Each player starts with a set of 16 tokens. To start the game, each player takes a set of stones and stacks two stones on each of their eight home row.
The basic units of the game are towers and walls. A tower consists of two like-colored stones in a cell. A wall is a single stone in a cell. Only towers move.
This is very much a resource management effort and a great one to explore.
This is something of a masterpiece by designer Phil Leduc.
As for a chess board, there is the 2001 creation Breakthrough by Dan Troyka.
Breakthrough won the 2001 8x8 Game Design Competition, sponsored by About Board Games, Abstract Games Magazine and the Strategy Gaming Society.
A piece can move forward or diagonally forward to an adjacent empty cell. Alternatively, it can capture an enemy piece diagonally forward (as chess pawns do).
Captures are neither compulsory nor can be chained.
The game is simple but that does not mean it lacks a challenge.
The goal is to try to get one of your pieces to the other side of the board before your opponent does the same.
In 1989 prolific game designer Sid Sackson released one of his greatest games Chain Reaction.
This one, played on an 8X7 board, is another using stacking as a movement mechanism with the goal to get pieces across the board.

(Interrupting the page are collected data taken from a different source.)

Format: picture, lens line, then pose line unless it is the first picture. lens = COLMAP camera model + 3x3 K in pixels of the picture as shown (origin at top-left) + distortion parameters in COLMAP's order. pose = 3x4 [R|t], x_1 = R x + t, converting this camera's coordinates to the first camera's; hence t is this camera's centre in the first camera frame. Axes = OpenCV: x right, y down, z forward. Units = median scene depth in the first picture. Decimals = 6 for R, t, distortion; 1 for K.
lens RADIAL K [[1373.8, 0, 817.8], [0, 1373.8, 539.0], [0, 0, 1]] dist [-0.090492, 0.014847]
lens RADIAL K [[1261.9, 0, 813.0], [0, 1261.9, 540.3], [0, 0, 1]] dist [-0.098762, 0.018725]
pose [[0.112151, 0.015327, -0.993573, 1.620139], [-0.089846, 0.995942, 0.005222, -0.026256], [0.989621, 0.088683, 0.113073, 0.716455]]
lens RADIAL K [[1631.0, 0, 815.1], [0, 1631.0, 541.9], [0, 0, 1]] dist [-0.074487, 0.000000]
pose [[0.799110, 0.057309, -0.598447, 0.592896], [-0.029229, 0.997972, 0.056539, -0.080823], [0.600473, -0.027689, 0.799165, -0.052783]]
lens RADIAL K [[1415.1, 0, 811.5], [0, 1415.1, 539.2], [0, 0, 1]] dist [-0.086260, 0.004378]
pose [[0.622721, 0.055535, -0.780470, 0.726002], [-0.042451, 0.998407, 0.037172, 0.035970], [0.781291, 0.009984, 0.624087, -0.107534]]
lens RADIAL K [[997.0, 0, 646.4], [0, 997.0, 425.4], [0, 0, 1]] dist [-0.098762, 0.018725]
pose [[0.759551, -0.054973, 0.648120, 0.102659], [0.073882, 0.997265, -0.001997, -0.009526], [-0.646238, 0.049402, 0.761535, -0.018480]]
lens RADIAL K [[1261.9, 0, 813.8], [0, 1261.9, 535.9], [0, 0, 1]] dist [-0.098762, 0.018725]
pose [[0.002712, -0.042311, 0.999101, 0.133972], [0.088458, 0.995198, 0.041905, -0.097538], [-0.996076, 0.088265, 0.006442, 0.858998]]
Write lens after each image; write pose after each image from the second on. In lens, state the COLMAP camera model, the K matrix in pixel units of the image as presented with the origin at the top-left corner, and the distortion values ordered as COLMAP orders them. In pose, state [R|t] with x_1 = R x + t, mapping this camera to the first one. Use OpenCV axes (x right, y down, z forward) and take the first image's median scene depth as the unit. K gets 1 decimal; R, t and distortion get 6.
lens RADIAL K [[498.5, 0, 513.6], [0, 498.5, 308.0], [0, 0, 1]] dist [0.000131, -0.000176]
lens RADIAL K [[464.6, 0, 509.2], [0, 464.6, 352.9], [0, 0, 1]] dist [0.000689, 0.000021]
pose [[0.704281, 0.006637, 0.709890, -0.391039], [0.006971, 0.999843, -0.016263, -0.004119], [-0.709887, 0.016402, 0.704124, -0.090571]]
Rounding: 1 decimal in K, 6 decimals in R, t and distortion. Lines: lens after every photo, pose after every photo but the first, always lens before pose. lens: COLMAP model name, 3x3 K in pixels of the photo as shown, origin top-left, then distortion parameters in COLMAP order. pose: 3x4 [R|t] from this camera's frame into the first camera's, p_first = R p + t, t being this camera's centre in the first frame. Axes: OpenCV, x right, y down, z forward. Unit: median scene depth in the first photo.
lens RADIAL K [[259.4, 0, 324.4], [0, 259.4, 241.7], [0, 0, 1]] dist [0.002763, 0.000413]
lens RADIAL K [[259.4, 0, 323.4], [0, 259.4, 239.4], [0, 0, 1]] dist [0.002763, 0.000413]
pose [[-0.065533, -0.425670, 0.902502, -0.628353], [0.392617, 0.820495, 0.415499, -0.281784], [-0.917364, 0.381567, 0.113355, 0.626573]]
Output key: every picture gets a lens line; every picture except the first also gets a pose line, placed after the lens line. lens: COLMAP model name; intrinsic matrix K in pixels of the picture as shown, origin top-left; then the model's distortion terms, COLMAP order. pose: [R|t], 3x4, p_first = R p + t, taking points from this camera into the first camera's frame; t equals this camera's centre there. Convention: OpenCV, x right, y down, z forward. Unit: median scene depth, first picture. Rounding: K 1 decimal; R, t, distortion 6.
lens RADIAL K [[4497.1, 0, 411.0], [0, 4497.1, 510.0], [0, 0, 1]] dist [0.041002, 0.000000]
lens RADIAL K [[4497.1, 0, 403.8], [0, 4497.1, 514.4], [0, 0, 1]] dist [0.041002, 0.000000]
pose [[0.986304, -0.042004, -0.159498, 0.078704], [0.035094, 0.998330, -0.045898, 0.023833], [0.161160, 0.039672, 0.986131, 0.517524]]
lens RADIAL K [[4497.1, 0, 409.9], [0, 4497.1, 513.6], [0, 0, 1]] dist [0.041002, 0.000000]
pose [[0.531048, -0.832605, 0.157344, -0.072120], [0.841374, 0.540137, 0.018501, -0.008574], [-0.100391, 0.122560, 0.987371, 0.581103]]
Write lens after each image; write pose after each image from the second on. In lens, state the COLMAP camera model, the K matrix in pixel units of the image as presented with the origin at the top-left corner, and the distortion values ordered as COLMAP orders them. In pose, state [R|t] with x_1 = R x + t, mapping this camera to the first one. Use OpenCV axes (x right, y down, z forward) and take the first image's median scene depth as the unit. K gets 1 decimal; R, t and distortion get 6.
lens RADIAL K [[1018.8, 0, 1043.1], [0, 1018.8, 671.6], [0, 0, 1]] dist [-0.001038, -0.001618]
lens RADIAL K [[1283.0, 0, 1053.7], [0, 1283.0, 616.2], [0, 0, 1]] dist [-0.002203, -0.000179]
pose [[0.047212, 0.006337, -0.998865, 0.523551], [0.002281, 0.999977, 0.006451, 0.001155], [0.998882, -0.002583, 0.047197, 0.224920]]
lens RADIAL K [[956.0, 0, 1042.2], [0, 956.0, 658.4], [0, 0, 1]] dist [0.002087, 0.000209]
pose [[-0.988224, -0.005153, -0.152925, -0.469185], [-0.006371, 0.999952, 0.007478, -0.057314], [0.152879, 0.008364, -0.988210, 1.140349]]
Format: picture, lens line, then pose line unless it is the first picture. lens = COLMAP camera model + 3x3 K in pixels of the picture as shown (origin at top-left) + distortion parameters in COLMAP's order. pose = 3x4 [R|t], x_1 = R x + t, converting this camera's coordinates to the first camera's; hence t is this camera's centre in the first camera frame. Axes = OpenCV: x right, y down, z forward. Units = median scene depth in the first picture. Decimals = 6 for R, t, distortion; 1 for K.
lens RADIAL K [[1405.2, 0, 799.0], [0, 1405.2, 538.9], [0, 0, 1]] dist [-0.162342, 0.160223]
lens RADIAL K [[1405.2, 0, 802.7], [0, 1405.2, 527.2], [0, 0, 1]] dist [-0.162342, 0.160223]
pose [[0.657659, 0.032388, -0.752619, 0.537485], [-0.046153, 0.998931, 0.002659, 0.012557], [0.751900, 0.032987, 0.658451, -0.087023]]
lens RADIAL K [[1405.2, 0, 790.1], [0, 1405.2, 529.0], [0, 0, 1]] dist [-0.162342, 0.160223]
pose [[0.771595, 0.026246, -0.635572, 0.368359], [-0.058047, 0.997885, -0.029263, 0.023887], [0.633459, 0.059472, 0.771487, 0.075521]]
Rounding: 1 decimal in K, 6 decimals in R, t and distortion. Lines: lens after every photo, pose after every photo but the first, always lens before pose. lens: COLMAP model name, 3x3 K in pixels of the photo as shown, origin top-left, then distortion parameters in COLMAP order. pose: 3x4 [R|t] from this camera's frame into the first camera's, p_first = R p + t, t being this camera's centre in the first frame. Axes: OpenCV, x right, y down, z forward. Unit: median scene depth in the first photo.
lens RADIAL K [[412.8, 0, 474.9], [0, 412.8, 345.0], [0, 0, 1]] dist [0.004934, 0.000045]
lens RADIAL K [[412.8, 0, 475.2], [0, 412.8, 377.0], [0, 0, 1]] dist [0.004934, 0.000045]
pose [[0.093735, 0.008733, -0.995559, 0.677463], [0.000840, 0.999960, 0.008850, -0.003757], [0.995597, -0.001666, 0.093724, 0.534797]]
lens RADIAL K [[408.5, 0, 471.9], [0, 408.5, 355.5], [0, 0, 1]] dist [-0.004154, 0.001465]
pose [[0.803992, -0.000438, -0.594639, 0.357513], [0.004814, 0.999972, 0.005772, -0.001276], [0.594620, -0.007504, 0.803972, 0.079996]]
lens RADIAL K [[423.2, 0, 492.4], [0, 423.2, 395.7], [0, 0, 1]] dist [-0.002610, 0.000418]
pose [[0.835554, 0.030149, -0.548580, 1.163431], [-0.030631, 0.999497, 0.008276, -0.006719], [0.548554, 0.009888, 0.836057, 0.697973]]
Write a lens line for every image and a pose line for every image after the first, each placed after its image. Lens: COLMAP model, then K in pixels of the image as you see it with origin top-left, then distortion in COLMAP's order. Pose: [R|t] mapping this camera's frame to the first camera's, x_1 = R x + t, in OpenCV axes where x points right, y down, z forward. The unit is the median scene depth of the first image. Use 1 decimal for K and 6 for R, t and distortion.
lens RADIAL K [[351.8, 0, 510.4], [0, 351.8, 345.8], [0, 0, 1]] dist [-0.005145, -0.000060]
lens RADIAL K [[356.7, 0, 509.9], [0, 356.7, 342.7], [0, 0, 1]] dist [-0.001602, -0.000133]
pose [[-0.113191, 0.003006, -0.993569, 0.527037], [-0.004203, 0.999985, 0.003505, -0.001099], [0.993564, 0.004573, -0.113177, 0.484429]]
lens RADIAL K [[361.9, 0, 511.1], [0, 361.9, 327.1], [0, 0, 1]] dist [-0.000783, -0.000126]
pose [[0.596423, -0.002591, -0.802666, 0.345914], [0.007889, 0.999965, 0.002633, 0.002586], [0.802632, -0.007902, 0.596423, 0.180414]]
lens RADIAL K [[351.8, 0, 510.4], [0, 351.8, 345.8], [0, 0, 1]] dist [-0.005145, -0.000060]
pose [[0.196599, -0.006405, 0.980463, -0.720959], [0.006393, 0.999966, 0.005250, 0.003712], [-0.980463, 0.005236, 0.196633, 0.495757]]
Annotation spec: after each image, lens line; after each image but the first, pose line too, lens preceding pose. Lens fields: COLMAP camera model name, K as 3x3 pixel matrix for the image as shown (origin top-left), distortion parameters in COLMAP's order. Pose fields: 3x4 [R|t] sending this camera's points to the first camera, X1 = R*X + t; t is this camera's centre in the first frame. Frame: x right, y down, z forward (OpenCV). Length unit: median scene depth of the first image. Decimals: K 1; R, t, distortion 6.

From Boardgamegeek.com, “players take alternate turns of up to five segments (moves), trying to move game pieces from their home squares over the opposing goal line, in order to score points.
“After the first segment of a turn, only towers made of two game pieces may be moved. Each tower is broken down during its move, and one of its pieces may be used to build a new tower on another square. Intelligent use of this move technique can lead to "nuclear chain reactions", in which up to five towers are involved.
“There must never be more than one tower on the board at one time. Any tower on the board must be moved during the following turn segment by the player whose piece is on top. The game ends with the achievement of an agreed-upon number of points.”
I’d suggest this in the top-three of crossing games that fit the criteria of this article.
Ordo is one of my personal favourites, in part because it is played on a rather larger 10X12 board.
From designer Dieter Stein, Ordo is a game in which players try to get to their opponent's home row but while crossing the board they must always keep their pieces connected – each player starts with 20.
Pieces can move singly in orthogonal or diagonal directions, but also as a group in certain situations, which is called an ‘ordo move.’
It is great to explore a rather unique movement option, and the need to keep your forces connected, while the goal remains rather straight forward, get across the large board.
Speaking of a large board we have to end this week with Epaminondas, a much under-appreciated classic from Robert Abbott created in 1975.
Epaminondas is named after the Theban general who invented the phalanx formation he used to defeat the Spartans in 371 B.C., according to Boardgamegeek.com. The term "phalanx" is used in the game to describe a connected group of two or more pieces in a straight line, either orthogonally or diagonally.
Epaminondas is played on a huge 14 x 12 checkered board with 28 black pieces and 28 white pieces.
Just appreciating the scale here is fascinating.
The objective is to move your pieces across the board onto your opponent's back rank, the row closest to him, by moving your phalanxes and capturing enemy pieces.
This is simply a great game deserving of much more attention. Create a board and enjoy.
So there you have nine games based on crossing the board to win, playable with a play set which also plays numerous stacking games, so you actually are creating hours and hours of games to explore.